- Petri dishes (9-cm diameter)
- Absorbent cotton wool
- Untreated leaves (for Tetranychus spp. leaves of kidney beans are particularly suitable; for P. ulmi use apple or plum leaves; for P. citri young leaves of sour orange Citrus aurantium or sweet orange, Citrus sinensis, may be used)
- Scissors/guillotine for cutting cotton wool into strips for uniform dimensions
- Small forceps
- Fine sable brushes (to reduce risk of cross contamination
- It is advisable to use separate brushes for manipulating mites on each set of treated leaves)
- Beakers or glass jars (ca. 250-ml capacity) for test liquids
- Agral or similar wetting agent
- Binocular microscope
- Equipment to prepare standard solutions
- Maximum/minimum thermometer
Collect adult mites from the field. A population of at least 10 adult mites per leaf is recommended.
Collect a supply of untreated leaves. For P. ulmi, apple leaves may be used. However, use of leaves from related shrubs such as myrobalan (Prunus cerasifera) provide a more durable experimental substitute.
Prepare test liquids. The use of a wetter is not recommended (see note).
Agitate test liquids and dip individual leaves for 5 s. Allow surface liquid to dry from leaves before placing them in Petri dishes. Use a minimum of five replicates per treatment.
Place a layer of cotton wool over the base of Petri dish. Add tap water to the point of saturation, but avoid build-up of standing water.
Place treated leaves, top surface uppermost, on wet cotton wool base.
Cut strips of cotton wool approximately 1 cm in width and soak in tap water. Lay cotton wool strips around the perimeter of each treated leaf, half over the leaf and half over the cotton wool bed. Place a small piece of damp cotton wool around the petiole of each leaf.

§ Work instruction 1:
In the mite test method, for how long should each leaf be dipped in the test liquid?
§ Work instruction 2:
List every plant whose leaves the mite test method names as usable for the test.
§ Work instruction 3:
State whether each statement agrees with the mite test method, and quote the words that decide it: (a) At least ten adult mites per leaf are recommended. (b) Adding a wetter to the test liquids is recommended. (c) Treated leaves go on the cotton wool with the bottom surface uppermost.
The lines that come after this point are not needed for any task.

§ Data provided:
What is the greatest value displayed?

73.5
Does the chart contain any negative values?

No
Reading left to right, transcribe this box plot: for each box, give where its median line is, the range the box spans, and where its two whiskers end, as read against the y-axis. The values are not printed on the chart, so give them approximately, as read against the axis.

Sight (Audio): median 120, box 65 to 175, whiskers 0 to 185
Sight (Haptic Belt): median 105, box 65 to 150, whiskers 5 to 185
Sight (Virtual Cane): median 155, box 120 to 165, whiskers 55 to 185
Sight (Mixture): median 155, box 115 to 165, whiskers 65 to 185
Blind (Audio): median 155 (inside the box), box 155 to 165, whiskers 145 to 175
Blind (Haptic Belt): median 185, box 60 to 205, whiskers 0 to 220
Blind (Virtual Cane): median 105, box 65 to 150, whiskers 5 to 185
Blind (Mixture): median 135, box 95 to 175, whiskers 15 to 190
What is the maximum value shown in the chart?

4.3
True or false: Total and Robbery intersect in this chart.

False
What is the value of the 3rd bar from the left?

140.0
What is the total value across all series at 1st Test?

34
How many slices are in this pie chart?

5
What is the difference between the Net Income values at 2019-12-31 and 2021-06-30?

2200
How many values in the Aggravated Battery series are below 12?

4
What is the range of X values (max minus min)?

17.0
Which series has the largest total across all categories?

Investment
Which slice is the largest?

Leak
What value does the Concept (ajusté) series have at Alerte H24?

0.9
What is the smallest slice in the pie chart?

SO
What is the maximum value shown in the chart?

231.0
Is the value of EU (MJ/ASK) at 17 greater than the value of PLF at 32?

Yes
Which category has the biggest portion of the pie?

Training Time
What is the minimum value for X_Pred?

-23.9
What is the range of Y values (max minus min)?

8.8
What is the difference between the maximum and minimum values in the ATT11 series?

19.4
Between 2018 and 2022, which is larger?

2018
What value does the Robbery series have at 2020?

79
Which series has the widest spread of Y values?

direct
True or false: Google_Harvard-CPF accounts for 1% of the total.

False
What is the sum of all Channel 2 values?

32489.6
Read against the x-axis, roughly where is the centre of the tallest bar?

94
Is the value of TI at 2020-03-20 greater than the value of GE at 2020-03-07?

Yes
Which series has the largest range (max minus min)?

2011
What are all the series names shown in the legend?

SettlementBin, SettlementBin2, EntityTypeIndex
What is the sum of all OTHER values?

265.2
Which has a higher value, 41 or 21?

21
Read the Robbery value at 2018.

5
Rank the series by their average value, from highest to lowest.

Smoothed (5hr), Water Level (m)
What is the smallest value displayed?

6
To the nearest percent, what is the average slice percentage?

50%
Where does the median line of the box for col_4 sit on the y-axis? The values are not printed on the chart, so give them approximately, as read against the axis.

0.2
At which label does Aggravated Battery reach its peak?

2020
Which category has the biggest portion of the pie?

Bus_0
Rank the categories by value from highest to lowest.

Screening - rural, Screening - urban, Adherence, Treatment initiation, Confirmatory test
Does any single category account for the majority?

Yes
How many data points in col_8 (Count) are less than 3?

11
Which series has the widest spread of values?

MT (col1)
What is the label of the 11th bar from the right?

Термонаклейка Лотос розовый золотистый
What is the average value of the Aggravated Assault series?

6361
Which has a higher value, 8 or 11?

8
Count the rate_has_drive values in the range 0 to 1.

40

§ Task result 1:
For 5 seconds.

§ Task result 2:
- Kidney beans
- Apple
- Plum
- Sour orange (Citrus aurantium)
- Sweet orange (Citrus sinensis)
- Myrobalan (Prunus cerasifera)

§ Task result 3:
(a) Yes: "A population of at least 10 adult mites per leaf is recommended."
(b) No: "The use of a wetter is not recommended (see note)."
(c) No: "Place treated leaves, top surface uppermost, on wet cotton wool base."